Hi,
I am currently looking into local (in)depence statistics for IRT models and I am confused about several handle degrees of freedom. I am dealing with binary data (items with K=2 categories) so my questions pertain to this case, in which responses to two items (i and j) are used to identify misfit.
1. I believe the most used statistic is the unadjusted Chi square value by Chen & Thissen (1997). Am I correct that this statistic should be referenced against a Chi square distribution with 1 df? This would make the critical value 3.84 (at p = .05). However, many papers claim that this distribution does not hold empirically. What should then be the right critical value? Or should this measure be avoided?

» Do this:
Please state the critical value at p = .05 that the forum post above gives for a Chi square distribution with 1 df.

» Entries:
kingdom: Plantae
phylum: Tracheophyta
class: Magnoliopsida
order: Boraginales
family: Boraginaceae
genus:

» Solution to the problem:
3.84